### INSTRUCTIONS TO FOLLOW
For the data that follows, print the line with "- lung tumour", the line with "Whole-slide image, H&E", and all lines between them, exactly as they stand. Omit pictures and add nothing.

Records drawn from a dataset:

-- Opening Marker --

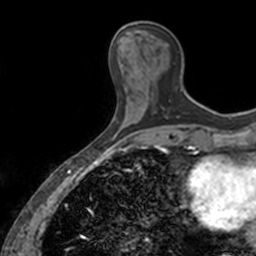
Breast MRI, one axial slice; position 50 of 160 along the scan axis; cropped to one breast; dynamic contrast-enhanced series, time point 2 of 7 at this slice position (early post-contrast); 3 T; TE 1.7 ms, TR 4 ms; 1 mm slice thickness; 256 × 256 image matrix, field of view 171 × 171 mm. Female patient.
Structures marked on this image (semi-automatic segmentation, software-assisted and operator-edited):
- enhancing-tissue mask used for the functional tumour volume (all voxels passing the contrast-enhancement thresholds inside the analysis volume; usually the tumour): box from (x=165, y=116) to (x=168, y=119) px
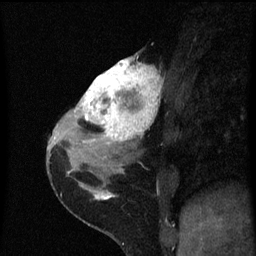
Breast MRI (dynamic contrast-enhanced), one sagittal slice; position 28 of 60 along the scan axis; dynamic contrast-enhanced series, image 2 of 3 at this slice position (ordered by acquisition); 1.5 T; TE 4.2 ms, TR 8 ms; 2 mm slice thickness; 256 × 256 image matrix, field of view 180 × 180 mm. Female patient, age 38 years.
Outlined on this slice (semi-automatic segmentation, software-assisted and operator-edited):
- analysis volume of interest (the breast-tissue region the enhancement analysis was run in; not a lesion): bounding box <80,56,161,151> (left, top, right, bottom; pixels)
- tumour enhancement mask (voxels above the 70 % enhancement threshold inside the analysis volume of interest): <80,58,161,149>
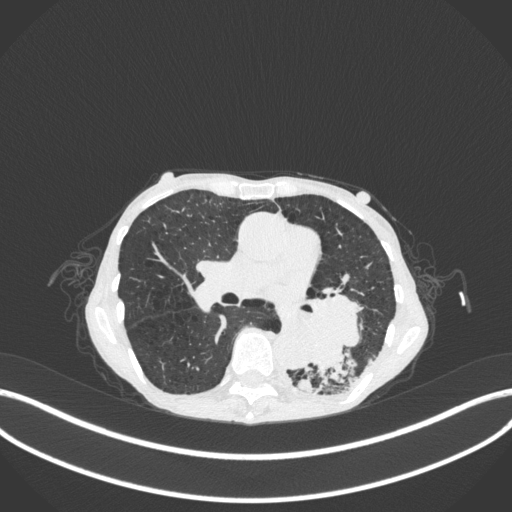
Chest CT, one axial slice. Slice 144 of 347 in the series (ordered by position). Reconstruction kernel B31f. 120 kVp. Lung window (W 1500 / L -600 HU). 512 × 512 image matrix, field of view 400 × 400 mm. Female patient, age 70 years. Case-level facts recorded for this patient, not image findings: clinical TNM (as recorded): T3 N0 M0.
Structures marked on this image (bounding box drawn by a radiologist):
- lung tumour (recorded histology: small cell carcinoma): bounding box <287,281,377,381> (left, top, right, bottom; pixels)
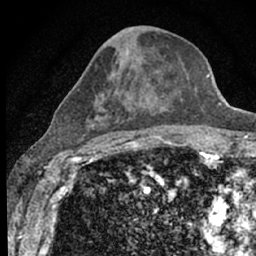
Breast MRI (dynamic contrast-enhanced), one axial slice. Slice 31 of 66 in the series (ordered by position). Cropped to one breast. Dynamic contrast-enhanced series, time point 2 of 7 at this slice position (early post-contrast). 1.5 T. TE 3.1 ms, TR 6.4 ms. 256 × 256 image matrix, field of view 130 × 130 mm. Female patient.
Annotated regions visible in this slice (semi-automatically segmented with operator editing):
- enhancing-tissue mask used for the functional tumour volume (all voxels passing the contrast-enhancement thresholds inside the analysis volume; usually the tumour): box from (x=80, y=61) to (x=167, y=153) px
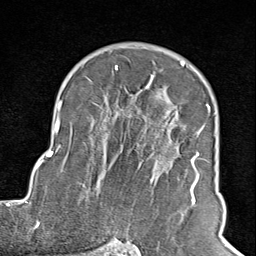
Breast MRI (dynamic contrast-enhanced), one axial slice; position 61 of 100 along the scan axis; cropped to one breast; dynamic contrast-enhanced series, time point 2 of 8 at this slice position (early post-contrast); 1.5 T; TE 1.8 ms, TR 4.3 ms; 2 mm slice thickness; 256 × 256 image matrix, field of view 180 × 180 mm. Female patient.
Annotated regions visible in this slice (semi-automatic segmentation, software-assisted and operator-edited):
- enhancing-tissue mask used for the functional tumour volume (all voxels passing the contrast-enhancement thresholds inside the analysis volume; usually the tumour): bounding box [x1, y1, x2, y2] px = [102, 65, 210, 245]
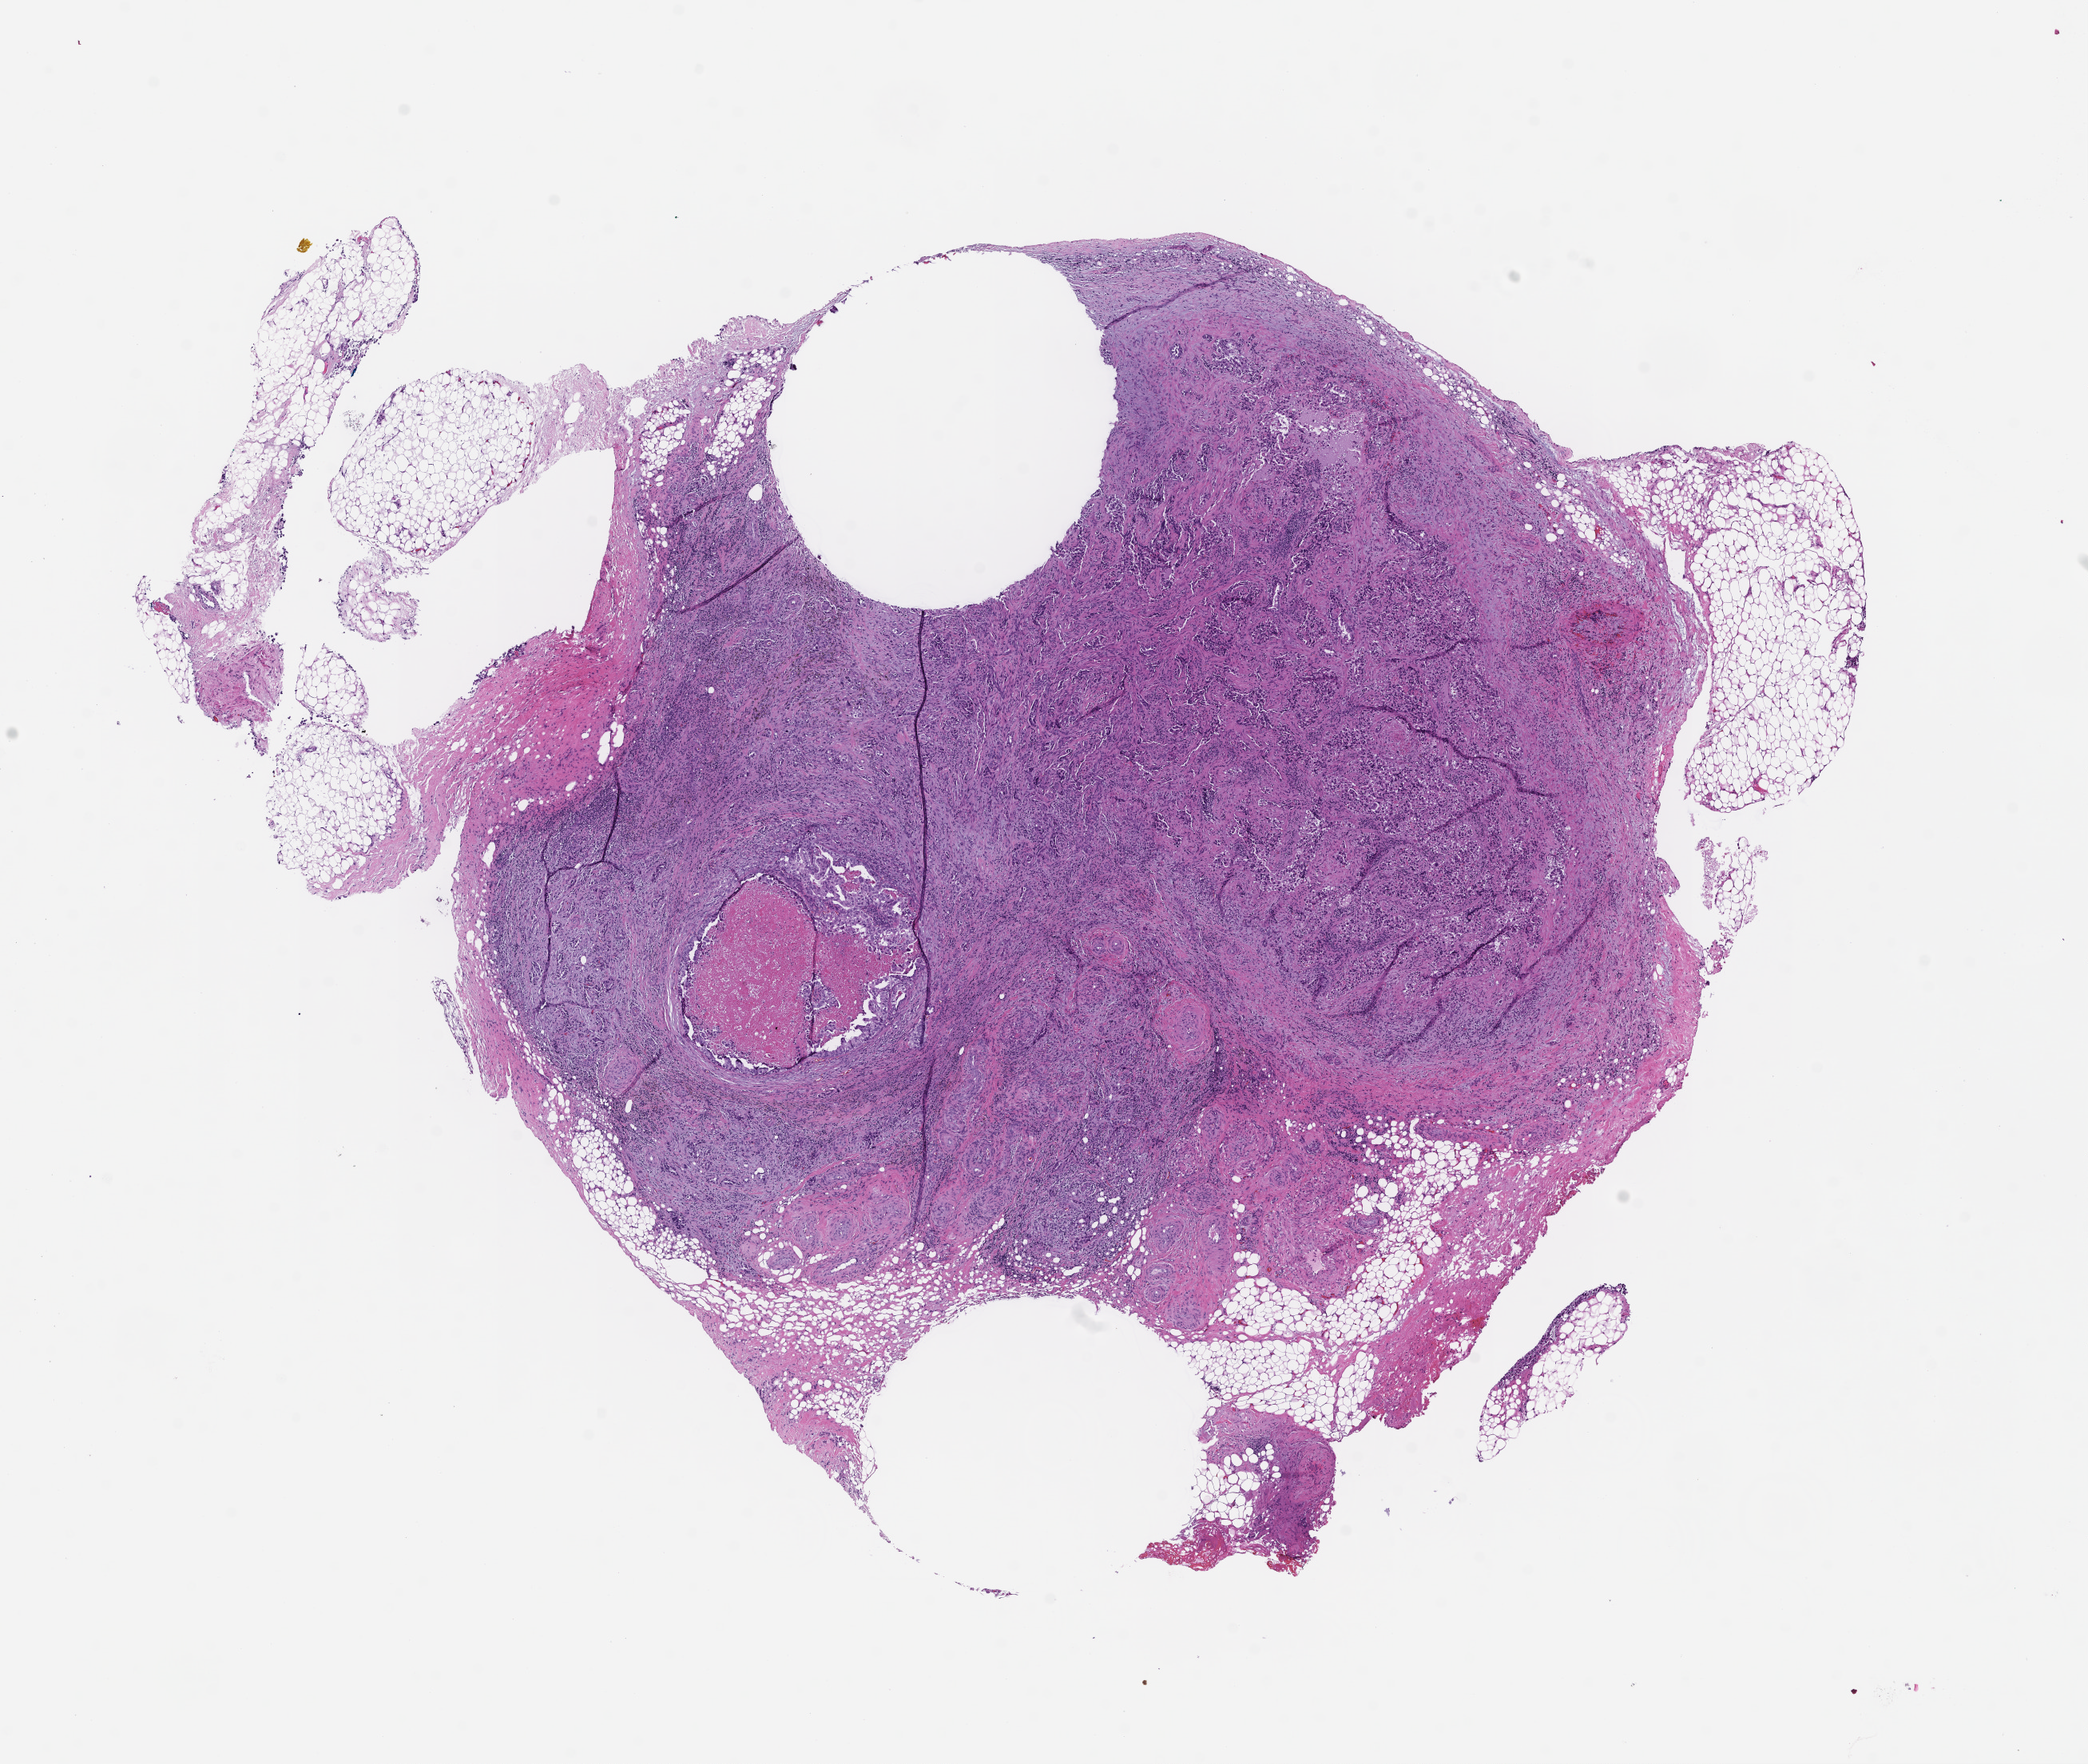
Whole-slide image, H&E stain — whole scanned area (about 10.6 x 8.9 mm) shown as a low-resolution overview; FFPE section. Patient: female.
This section: metastasis (sampled organ not recorded). Patient diagnosis (primary): Non-Small Cell Lung Carcinoma.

-- Closing Marker --

### TASK RESPONSE
- lung tumour (recorded histology: small cell carcinoma): bounding box <287,281,377,381> (left, top, right, bottom; pixels)
Breast MRI (dynamic contrast-enhanced), one axial slice. Slice 31 of 66 in the series (ordered by position). Cropped to one breast. Dynamic contrast-enhanced series, time point 2 of 7 at this slice position (early post-contrast). 1.5 T. TE 3.1 ms, TR 6.4 ms. 256 × 256 image matrix, field of view 130 × 130 mm. Female patient.
Annotated regions visible in this slice (semi-automatically segmented with operator editing):
- enhancing-tissue mask used for the functional tumour volume (all voxels passing the contrast-enhancement thresholds inside the analysis volume; usually the tumour): box from (x=80, y=61) to (x=167, y=153) px
Breast MRI (dynamic contrast-enhanced), one axial slice; position 61 of 100 along the scan axis; cropped to one breast; dynamic contrast-enhanced series, time point 2 of 8 at this slice position (early post-contrast); 1.5 T; TE 1.8 ms, TR 4.3 ms; 2 mm slice thickness; 256 × 256 image matrix, field of view 180 × 180 mm. Female patient.
Annotated regions visible in this slice (semi-automatic segmentation, software-assisted and operator-edited):
- enhancing-tissue mask used for the functional tumour volume (all voxels passing the contrast-enhancement thresholds inside the analysis volume; usually the tumour): bounding box [x1, y1, x2, y2] px = [102, 65, 210, 245]
Whole-slide image, H&E stain — whole scanned area (about 10.6 x 8.9 mm) shown as a low-resolution overview; FFPE section. Patient: female.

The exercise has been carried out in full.